I remember the day that Google went public in 2004 at $85 a share. It quickly went to over $100 and I remember thinking “how do you value a company that seemingly gives everything away for free?” I didn’t buy any shares. That share is now trading for approximately $3,000, not considering the stock split in 2014. And people ask me why I drink…

A key reason Google is so highly valued is their uncanny ability to monetize the data they have access to. It is both impressive and scary what Google knows about me.

I was interested in purchasing an SUV and did some research using Chrome. For the next few weeks, guess which ads showed up on the Wall Street Journal homepage? Yup, SUVs. And not just any SUV. The brand and key competitors of what I was researching.

Which is why I switched to DuckDuckGo for my search engine, but that’s another story.

The point is, CPA firms are sitting on valuable data as well. Data waiting to be converted to information and insights. Tax returns, general ledgers, and financial statements are treasure troves of numbers that can be grouped, matched, compared and analyzed to identify trends, outliers and “aha” moments. There is no reason you can’t be your own Google.

### WRITTEN INSTRUCTION A
Answer each question from the essay about Google, one answer per line:
(i) At what price per share did Google go public in 2004?
(ii) Which browser did the writer use for the SUV research?
(iii) On which homepage did the SUV ads show up?
### WRITTEN INSTRUCTION B
Do these statements agree with the essay about Google? For each, answer yes or no and quote the words that decide it.
(i) The writer bought Google shares when the company went public.
(ii) The writer moved to DuckDuckGo as a search engine.
(iii) Tax returns are among the data the essay says CPA firms are sitting on.
### WRITTEN INSTRUCTION C
Can you carry the essay about Google forward from its last sentence?

### RAW DATA
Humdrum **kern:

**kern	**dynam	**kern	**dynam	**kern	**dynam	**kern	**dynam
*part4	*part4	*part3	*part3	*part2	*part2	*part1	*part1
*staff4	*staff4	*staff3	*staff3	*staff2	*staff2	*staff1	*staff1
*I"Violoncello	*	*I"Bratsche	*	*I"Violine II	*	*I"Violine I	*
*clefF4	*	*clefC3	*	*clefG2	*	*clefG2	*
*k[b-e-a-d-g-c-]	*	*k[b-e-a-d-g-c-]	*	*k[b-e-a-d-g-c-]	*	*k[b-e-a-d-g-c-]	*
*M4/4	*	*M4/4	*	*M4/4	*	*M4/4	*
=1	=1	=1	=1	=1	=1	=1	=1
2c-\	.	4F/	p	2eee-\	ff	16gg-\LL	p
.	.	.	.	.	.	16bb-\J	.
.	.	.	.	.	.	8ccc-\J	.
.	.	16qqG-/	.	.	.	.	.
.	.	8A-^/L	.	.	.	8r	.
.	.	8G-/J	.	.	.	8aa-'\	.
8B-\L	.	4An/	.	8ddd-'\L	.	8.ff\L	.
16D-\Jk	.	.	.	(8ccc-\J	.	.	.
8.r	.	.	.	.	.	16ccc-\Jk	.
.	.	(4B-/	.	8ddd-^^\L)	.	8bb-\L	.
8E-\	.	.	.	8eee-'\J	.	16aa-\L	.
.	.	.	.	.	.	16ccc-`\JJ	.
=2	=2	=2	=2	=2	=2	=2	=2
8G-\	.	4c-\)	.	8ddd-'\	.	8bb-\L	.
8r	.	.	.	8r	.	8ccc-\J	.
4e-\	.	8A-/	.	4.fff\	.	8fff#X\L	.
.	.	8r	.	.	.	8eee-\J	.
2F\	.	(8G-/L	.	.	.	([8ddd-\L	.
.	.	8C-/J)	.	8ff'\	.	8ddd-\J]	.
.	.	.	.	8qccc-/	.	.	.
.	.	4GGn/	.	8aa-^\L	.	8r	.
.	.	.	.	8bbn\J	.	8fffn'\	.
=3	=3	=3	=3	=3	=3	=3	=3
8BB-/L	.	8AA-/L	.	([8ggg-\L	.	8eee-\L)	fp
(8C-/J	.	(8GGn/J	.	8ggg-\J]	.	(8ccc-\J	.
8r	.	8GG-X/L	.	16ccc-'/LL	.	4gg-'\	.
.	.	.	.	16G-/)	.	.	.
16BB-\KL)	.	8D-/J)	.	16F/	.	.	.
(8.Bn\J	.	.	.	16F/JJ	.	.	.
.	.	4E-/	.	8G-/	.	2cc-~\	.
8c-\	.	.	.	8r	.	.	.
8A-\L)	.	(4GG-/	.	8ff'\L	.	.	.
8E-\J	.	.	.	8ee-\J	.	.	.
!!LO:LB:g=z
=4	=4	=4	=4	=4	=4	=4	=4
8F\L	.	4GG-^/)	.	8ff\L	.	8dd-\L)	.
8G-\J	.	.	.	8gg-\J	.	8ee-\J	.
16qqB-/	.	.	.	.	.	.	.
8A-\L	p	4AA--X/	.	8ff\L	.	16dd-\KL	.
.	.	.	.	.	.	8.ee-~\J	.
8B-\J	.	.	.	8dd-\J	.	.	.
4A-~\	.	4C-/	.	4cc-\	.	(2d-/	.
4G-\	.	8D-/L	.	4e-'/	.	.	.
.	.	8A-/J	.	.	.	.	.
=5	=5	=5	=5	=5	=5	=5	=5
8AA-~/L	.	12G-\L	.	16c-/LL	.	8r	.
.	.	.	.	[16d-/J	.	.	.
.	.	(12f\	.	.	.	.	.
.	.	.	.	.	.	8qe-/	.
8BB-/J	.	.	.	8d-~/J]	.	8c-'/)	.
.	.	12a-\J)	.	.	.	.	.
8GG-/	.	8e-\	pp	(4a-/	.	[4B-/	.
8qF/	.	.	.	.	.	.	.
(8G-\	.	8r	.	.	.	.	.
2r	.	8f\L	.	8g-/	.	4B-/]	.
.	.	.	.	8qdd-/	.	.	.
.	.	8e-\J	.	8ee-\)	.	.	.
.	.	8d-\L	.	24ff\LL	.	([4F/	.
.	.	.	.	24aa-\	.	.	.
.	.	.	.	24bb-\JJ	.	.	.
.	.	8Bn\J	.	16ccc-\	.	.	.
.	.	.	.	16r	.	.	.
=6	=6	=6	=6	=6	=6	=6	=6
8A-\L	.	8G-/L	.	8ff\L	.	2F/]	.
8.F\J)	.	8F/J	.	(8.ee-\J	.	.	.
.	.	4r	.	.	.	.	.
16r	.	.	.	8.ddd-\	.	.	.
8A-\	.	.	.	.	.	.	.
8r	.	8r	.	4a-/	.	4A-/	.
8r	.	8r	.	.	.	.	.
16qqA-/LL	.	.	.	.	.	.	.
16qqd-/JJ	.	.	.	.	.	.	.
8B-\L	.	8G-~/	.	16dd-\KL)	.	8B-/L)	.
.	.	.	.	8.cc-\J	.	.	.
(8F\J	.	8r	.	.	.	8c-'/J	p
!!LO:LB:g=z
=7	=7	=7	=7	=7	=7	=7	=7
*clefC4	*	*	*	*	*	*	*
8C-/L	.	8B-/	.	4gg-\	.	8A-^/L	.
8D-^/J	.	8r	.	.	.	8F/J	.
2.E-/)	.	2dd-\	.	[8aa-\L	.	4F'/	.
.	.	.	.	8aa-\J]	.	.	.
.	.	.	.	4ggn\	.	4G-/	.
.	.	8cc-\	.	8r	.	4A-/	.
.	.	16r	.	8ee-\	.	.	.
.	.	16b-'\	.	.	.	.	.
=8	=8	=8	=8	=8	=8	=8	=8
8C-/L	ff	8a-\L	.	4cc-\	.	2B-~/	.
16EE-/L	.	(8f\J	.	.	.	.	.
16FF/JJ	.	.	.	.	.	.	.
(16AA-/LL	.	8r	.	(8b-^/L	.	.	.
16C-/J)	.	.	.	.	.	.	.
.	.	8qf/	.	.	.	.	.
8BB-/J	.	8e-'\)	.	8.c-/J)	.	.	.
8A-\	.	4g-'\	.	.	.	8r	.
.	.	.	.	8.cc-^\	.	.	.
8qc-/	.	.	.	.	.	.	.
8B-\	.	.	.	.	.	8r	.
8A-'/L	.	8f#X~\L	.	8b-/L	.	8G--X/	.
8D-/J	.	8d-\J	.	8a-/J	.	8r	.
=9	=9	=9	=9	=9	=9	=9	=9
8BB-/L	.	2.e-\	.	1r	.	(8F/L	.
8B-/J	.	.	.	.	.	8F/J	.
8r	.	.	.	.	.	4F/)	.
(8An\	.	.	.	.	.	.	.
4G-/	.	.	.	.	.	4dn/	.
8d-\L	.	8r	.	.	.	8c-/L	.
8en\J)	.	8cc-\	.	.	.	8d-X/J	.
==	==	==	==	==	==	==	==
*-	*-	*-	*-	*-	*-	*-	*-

### REPLY A
(i) $85 a share
(ii) Chrome
(iii) The Wall Street Journal homepage

### REPLY B
(i) No: "I didn’t buy any shares."
(ii) Yes: "Which is why I switched to DuckDuckGo for my search engine"
(iii) Yes: "Tax returns, general ledgers, and financial statements are treasure troves of numbers"

### REPLY C
An idea:

  1. Using the NAICS structure, organize your clients and select the largest group.
  2. Identify a single performance metric – gross operating margin, net operating margin, salaries as a percentage of revenue, cost of goods sold as a percentage of revenue – and calculate that for each client.
  3. Calculate the average of the metric across all clients. Consider further segmenting the clients by revenue or other attribute if there is a wide variance in results due to factors such as scale, geography, etc.
  4. Determine the performance metric by quartile (i.e., the 1st quartile average metric was X, the 2nd quartile average metric was Y).
  5. Let each client know which quartile they fall into. No breach of confidentiality. All companies are anonymous. It is merely how each client compares against the subset of comparisons. If you can get more comprehensive market data, even better.

Armed with this information and these insights, schedule a meeting:

  1. If the client is performing well, discuss how they can maintain or extend their advantage.
  2. If the client is not performing at the level they could be, discuss the underlying causes and some actions that can be taken to improve the outcomes.

You can also send a summary of the information to prospective clients which will help establish your firm as having specific knowledge and insight into their business and operations. Follow up with an offer to meet and discuss how their performance compares.

Everyone wins with this approach:

  1. Your clients – they have insights they didn’t have and a reference point to measure their performance against.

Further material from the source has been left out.